Je posai mes deux mains sur la table, et le fixai dans les yeux.

— Écoute Erik, je suis un soldat de métier. La guerre, je n'ai jamais fait que ça dans ma vie, et d'ailleurs, je ne sais faire que ça. Alors, quand des pourris comme ces frères Nikolic débarquent pour me menacer, je me tiens prêt. C'est précisément la raison pour laquelle je garde des armes chez moi.

Il me détailla des pieds à la tête, les lèvres fermées.

— C'est pour ça que t'es en tenue de combat dans ton salon ? Ou c'est juste par nostalgie malsaine ?

— L'ennemi peut débarquer d'un moment à l'autre, Erik. Voilà pourquoi.

— J'imagine même pas la tête de Fassa si elle te voyait comme ça, dit-il en haussant les sourcils. Tu fais peur, Ulfasso. Comme d'habitude, remarque.

— Tu peux rentrer chez toi, Erik. N'oublie pas : pas un mot à Fassa. Demain soir, toi et moi...

— On fera comme si on ne se connaissait pas, je sais, grommela Erik en reposant son verre sur le bar américain. Tu sais quoi ? À force, je ne suis même plus sûr de savoir quelle version de l'histoire est la vraie. Qu'est-ce que je peux dire à Fassa, et qu'est-ce que je dois lui cacher.

Il n'avait pas tort. Mais même si j'avais décidé d'arrêter de mentir à Fassa, ce n'était pas à lui de lui dire.

— Je comprends ça, finis-je par lui dire. Tu veux un conseil ? Pour ne pas oublier, pour garder la tête froide et les idées claires. Focalise-toi sur quelque chose, ou quelqu'un. Moi, j'ai ce sabre, par exemple. Quand je le regarde, je me souviens.

— J'ai ça aussi, murmura Erik sombrement. Et t'es là, maintenant... tant que j'y pense, c'est pour ça que tu m'as gardé en vie, hein ? T'aurais pu me tuer mille fois, mais tu ne l'as jamais fait.
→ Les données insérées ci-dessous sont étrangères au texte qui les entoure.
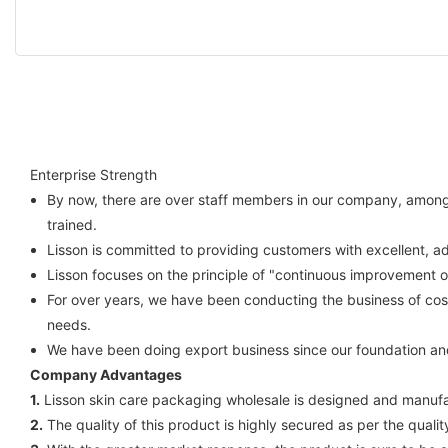
Enterprise Strength
By now, there are over staff members in our company, among w
trained.
Lisson is committed to providing customers with excellent, a
Lisson focuses on the principle of "continuous improvement 
For over years, we have been conducting the business of cos
needs.
We have been doing export business since our foundation an
Company Advantages
1.
Lisson skin care packaging wholesale is designed and manufac
2.
The quality of this product is highly secured as per the quali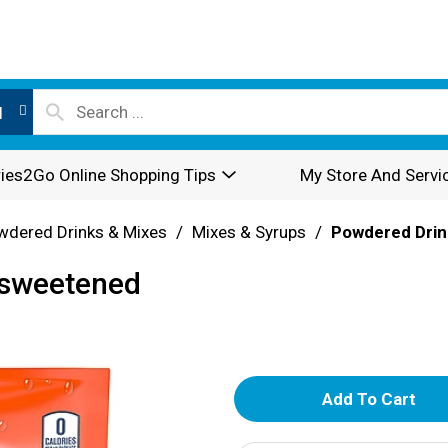
l
ies2Go Online Shopping Tips
My Store And Servi
wdered Drinks & Mixes
/
Mixes & Syrups
/
Powdered Drin
nsweetened
A
d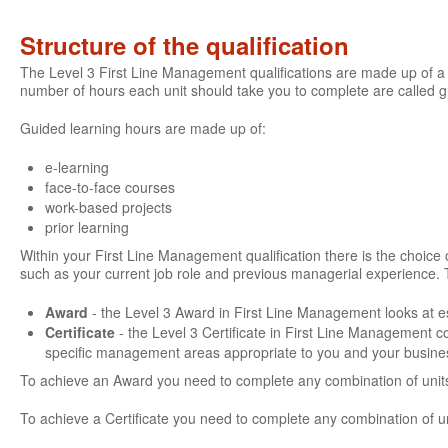
Structure of the qualification
The Level 3 First Line Management qualifications are made up of a 
number of hours each unit should take you to complete are called 
Guided learning hours are made up of:
e-learning
face-to-face courses
work-based projects
prior learning
Within your First Line Management qualification there is the choice of
such as your current job role and previous managerial experience. 
Award
- the Level 3 Award in First Line Management looks at es
Certificate
- the Level 3 Certificate in First Line Management 
specific management areas appropriate to you and your busine
To achieve an Award you need to complete any combination of units
To achieve a Certificate you need to complete any combination of u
— J'ai besoin que tu sois là, quelque part, pour que je puisse me rappeler. Une preuve vivante, un rappel constant de ma culpabilité. Et aussi l'assurance qu'un jour, quelqu'un aura la capacité de me faire payer mes crimes. Mais une chose est sûre : si tu te mets entre moi et Fassa, si je la perds à cause de toi, d'une façon ou d'une autre... je n'hésiterai pas, cette fois. Cela en dépit de tout ce que tu représentes pour moi. Parce que maintenant qu'elle est là, dans mon univers, je veux vivre. Fassa, elle représente plus que ma rédemption. Je l'aime. Tu comprends ? C'est la première fois que je ressens ça. Je veux explorer ce sentiment.

— Je te renvoie la menace. Si tu lui fais du mal, si elle souffre par ta faute... moi non plus, je n'hésiterai plus. Allez, à plus. Tu m'appelles si y a un problème.

Je maugréai une réponse, impatient de le mettre dehors. La situation était vraiment devenue trop chaotique. Il fallait que tout revienne à la normale, et vite. Avant le retour de Fassa, en tout cas.

Mais les frères Nikolic ne se pointèrent pas. Nikos devait effectivement avoir succombé à ses blessures. Vers neuf heures du soir, je décidai de remballer. Je ne démontai pas le fusil, mais le planquai sous mon lit, enroulé sous un drap.

Si Fassa le remarquait – après tout, à partir du lendemain soir, elle allait dormir dans ma chambre -, ce serait trop tard pour faire machine arrière. 

De toute façon, il  faudra bien qu'elle accepte la vérité.